There are surely untold numbers of excellent scientists who are sexist, but I know of at least one example in which sexism is resulting in Bad Science. I should say at the outset that I am not enraged, outraged, or even upset about this. I am rather entertained because the sexism-driven science is becoming absurdly bad, to the detriment of the scientific reputation of the Sexist Scientists, and I think that is a fair outcome of their behavior and actions.
The (vague) details:
A particular international group of scientists do not like a certain part of my research. I have maintained outwardly cordial relationships with them, but there have been some rough patches over the years. For example, one of them is the notorious pay-per-reviewer I wrote about last year at about this time. They have engaged in some sneaky behavior to find out what my recent research activities are -- they could just ask me and I would tell them, but I suppose that wouldn't be as much fun. They have written some 'attack' papers, mostly in low-impact journals. And I have heard some rather unambiguous rumors from more than one colleague to the effect of "International Professors X, Y, and/or Z hate you", even though I have not even met some of them in person.
Well, if they don't want to be my friends, then I don't want to be their friend either. Oh wait! We aren't in first grade anymore! I forgot for a moment.
I am reasonably sure that they hate me and my work because I am female. Circumstantial evidence: They do not similarly hate my male colleagues/coauthors who work closely with me on this research and similar topics, nor do they hate other male scientists with whom they disagree on various scientific topics. They focus their hate and anger on me specifically.
I have not done anything personally to attract such negative feelings. I have, however, published research that perhaps they wish they had thought of first. Or maybe my publications offend them for some other reasons. I really don't know. I just know they hate me and my work, and the best explanation is that it offends them that I am female and have published a lot on a certain topic.
Oh well, so I can't be universally loved and respected by all. Lucky for me these guys are not very influential or even particularly good scientists, although they are not non-entities either. And they are very busy in their dislike of me.
I was thinking about this situation recently because a colleague emailed me after attending a small international meeting at which my name "came up quite a bit" in discussions. My colleague did not provide many other details, except to say that he got upset by some of these discussions and attempted to leave the room. He had to be convinced to stay. It would have been nice if he had challenged the rude people to a duel, but perhaps the fact that he expressed his severe discontent with the tone and content of the discussion somehow registered with these guys.
I can afford to be bemused rather than upset about the situation because it has very little effect on me. I am enjoying this part of my research immensely (for scientific reasons) and have continued to receive funding and publish my work. I suppose that sounds smug, but a more accurate word would be "contented". I love my work and am happy with how it has been going so far.
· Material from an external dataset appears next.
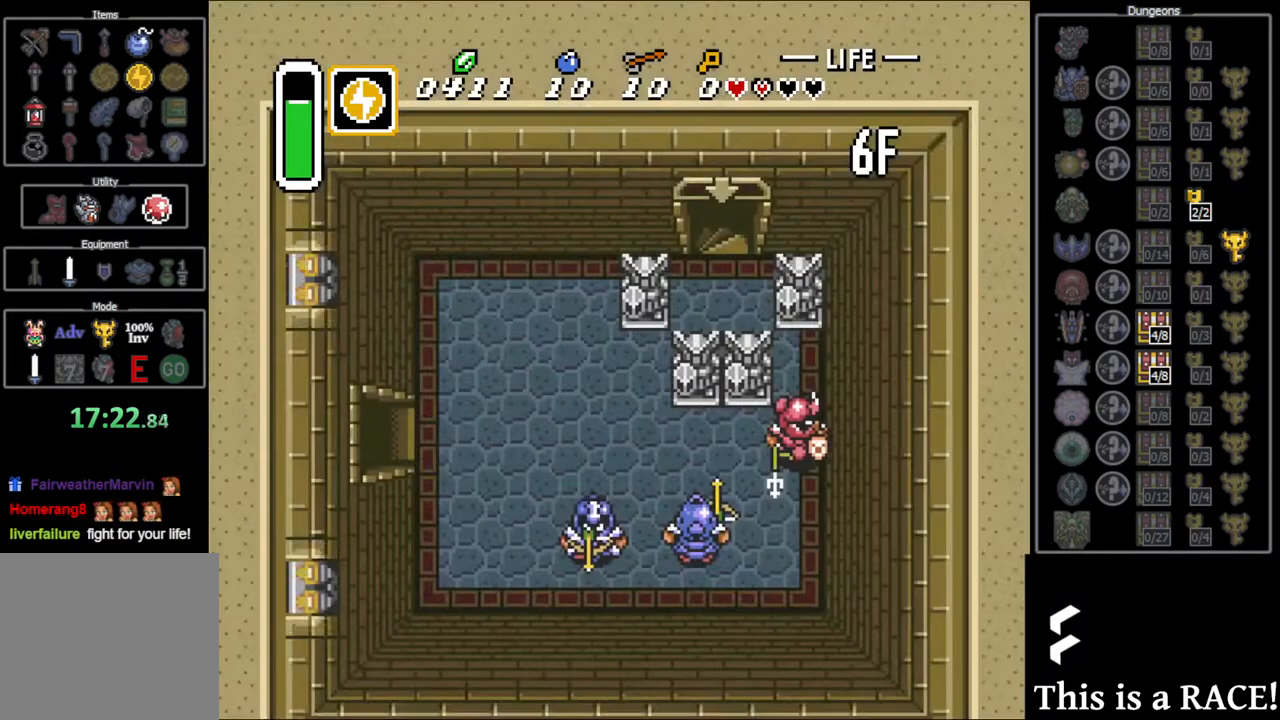
{"buttons": ["DPAD_LEFT"], "events": []}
I can also afford to be bemused because the work they have done in response to my research has become increasingly bizarre and desperate over the years. It's as if they are willing to propose anything as long as it is different from my ideas and observations, even if what they propose is not based on data and/or violates the laws of physics, thermodynamics, and reason.
For example, if I say that there are purple kangaroos hopping around on Jupiter, they will say that there are green kangaroos hopping around on Jupiter; or that there are purple kangaroos, but not on Jupiter, they are on an extra-solar planet that has yet to be discovered; or that there are purple creatures on Jupiter, but they are definitely not kangaroos, they are bandicoots. If I provide absolutely solid and reproducible documentation of the purple Jovian kangaroos, they say that in fact they knew there were purple kangaroos and knew it before I did even though they didn't get around to publishing this fact, but I am still wrong about the mechanism by which the kangaroos hop, the average height of the hops, and the shade of purple of at least a few of the kangaroos. And furthermore, even though I didn't say anything about the effect of kangaroo hopping on Jupiter's orbit, if I had said something about this topic, I would have been wrong.
I therefore conclude that sexism is driving them mad and that this is dramatically decreasing the quality of their research and that, in this case, sexism is the cause of bad science. If only it were so in more cases.
Note: Comment moderation will be sporadic this week, but I will get to all comments as time permits.